The majority of fringe theories never become part of established scholarship. Rejected ideas may help to refine mainstream thought, but most outside theories do not even do this; they are simply incorrect. Nevertheless, some ideas do gradually receive wider acceptance until they are no longer viewed as fringe theories, and occasionally such theories even become the mainstream view. One of the most widely known examples is Alfred Wegener's theory of continental drift, which eventually served as the basis for the accepted model of plate tectonics. Other ideas to make the transition include the germ theory of disease, prions, and complexity theory in project management. Behavioral finance was described in a 2002 journal article as "at the fringe of ... modern financial theory", but was widely applied in many fields of business a decade later. Other times, this change is not gradual, and represents a paradigm shift. Writing for the New York Law Journal, Andrew Bluestone described how a single court case in New York changed use of an obscure common law statute regarding attorney misconduct from a "fringe theory of law" to an accepted, mainstream cause for legal action in the state. In a similar manner, what were once mainstream theories, such as phlogiston or luminiferous aether, can be superseded and relegated to the fringe.
Such shifts between fringe theory and accepted thought are not always complete nor clear-cut. In 1963, Reuben Fine wrote that mainstream psychology had adopted aspects of Sigmund Freud's psychoanalysis, but that many students of the discipline believed psychoanalysis to be a "lunatic fringe theory which has little to do with 'scientific' psychology". The relationship between psychoanalysis and psychiatry remains complex.
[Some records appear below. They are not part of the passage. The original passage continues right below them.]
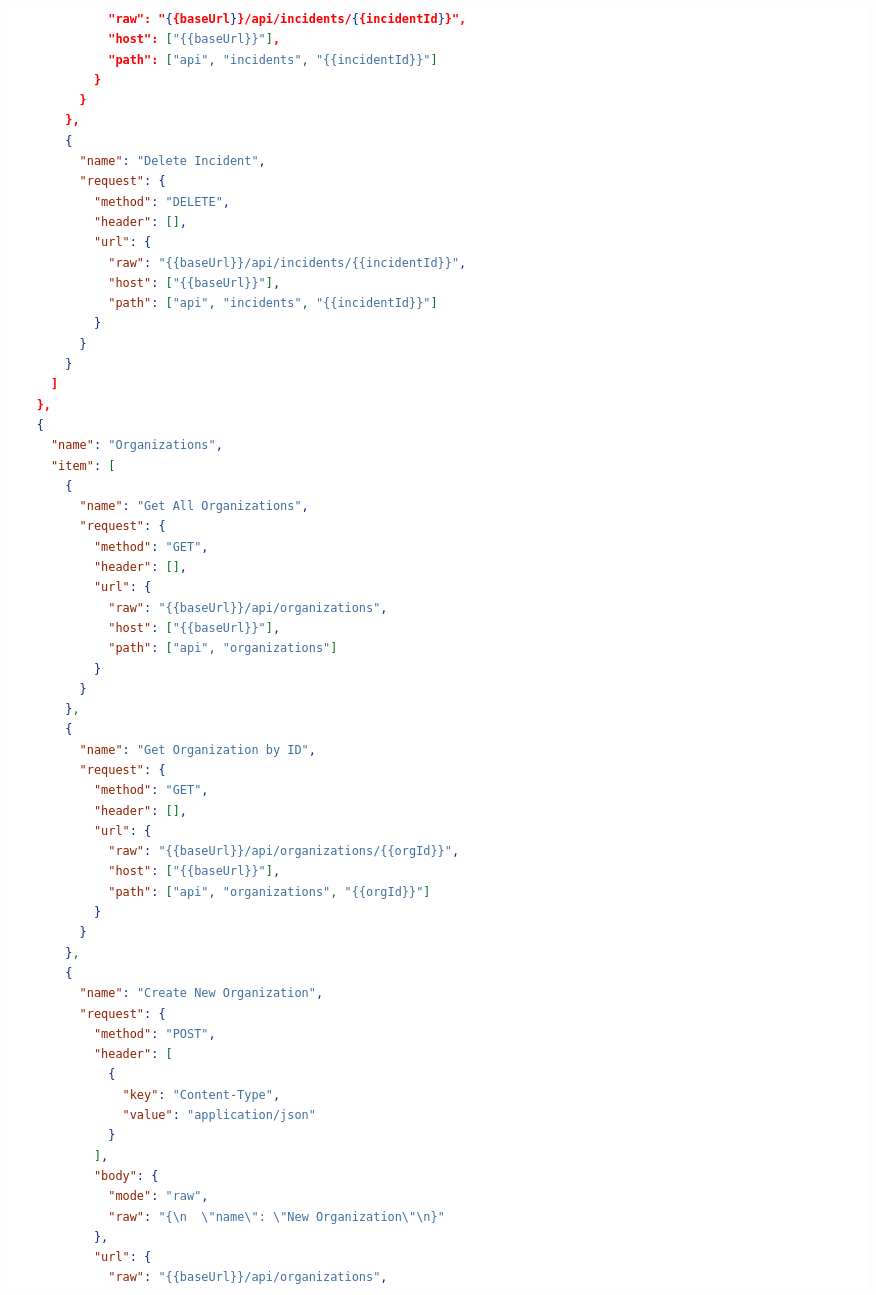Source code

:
 ```json
              "raw": "{{baseUrl}}/api/incidents/{{incidentId}}",
              "host": ["{{baseUrl}}"],
              "path": ["api", "incidents", "{{incidentId}}"]
            }
          }
        },
        {
          "name": "Delete Incident",
          "request": {
            "method": "DELETE",
            "header": [],
            "url": {
              "raw": "{{baseUrl}}/api/incidents/{{incidentId}}",
              "host": ["{{baseUrl}}"],
              "path": ["api", "incidents", "{{incidentId}}"]
            }
          }
        }
      ]
    },
    {
      "name": "Organizations",
      "item": [
        {
          "name": "Get All Organizations",
          "request": {
            "method": "GET",
            "header": [],
            "url": {
              "raw": "{{baseUrl}}/api/organizations",
              "host": ["{{baseUrl}}"],
              "path": ["api", "organizations"]
            }
          }
        },
        {
          "name": "Get Organization by ID",
          "request": {
            "method": "GET",
            "header": [],
            "url": {
              "raw": "{{baseUrl}}/api/organizations/{{orgId}}",
              "host": ["{{baseUrl}}"],
              "path": ["api", "organizations", "{{orgId}}"]
            }
          }
        },
        {
          "name": "Create New Organization",
          "request": {
            "method": "POST",
            "header": [
              {
                "key": "Content-Type",
                "value": "application/json"
              }
            ],
            "body": {
              "mode": "raw",
              "raw": "{\n  \"name\": \"New Organization\"\n}"
            },
            "url": {
              "raw": "{{baseUrl}}/api/organizations",
```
The media can have a role in the dissemination and popularization of fringe theories. Efforts to maintain an appearance of journalistic objectivity sometimes reduce complex topics to two sides, often framing issues in terms of an underdog challenger facing off against the established mainstream. Biblical scholar Matthew Collins wrote that this simplification can be "both misrepresentative and misleading, especially when a far-fetched fringe theory is, in the name of neutrality and fairness, elevated to the role of equally legitimate contender." This false balance can become the expected media behavior. When the New York Times published an article strongly supporting the mainstream scientific stance on the thimerosal controversy, others in the media condemned the Times for portraying the vaccine-autism connection as a fringe theory, calling the article a "hit piece".
Issues of false balance also arise in education, especially in the context of the creation–evolution controversy. As science, creationism is discredited, a fringe theory akin to Lamarckism or the cosmology of Immanuel Velikovsky's Worlds in Collision. Because advocates of creationism want schools to present only their preferred alternative, not the entire variety of minority views, they have attempted to portray scholarship on the issue as equally divided, and between only two models.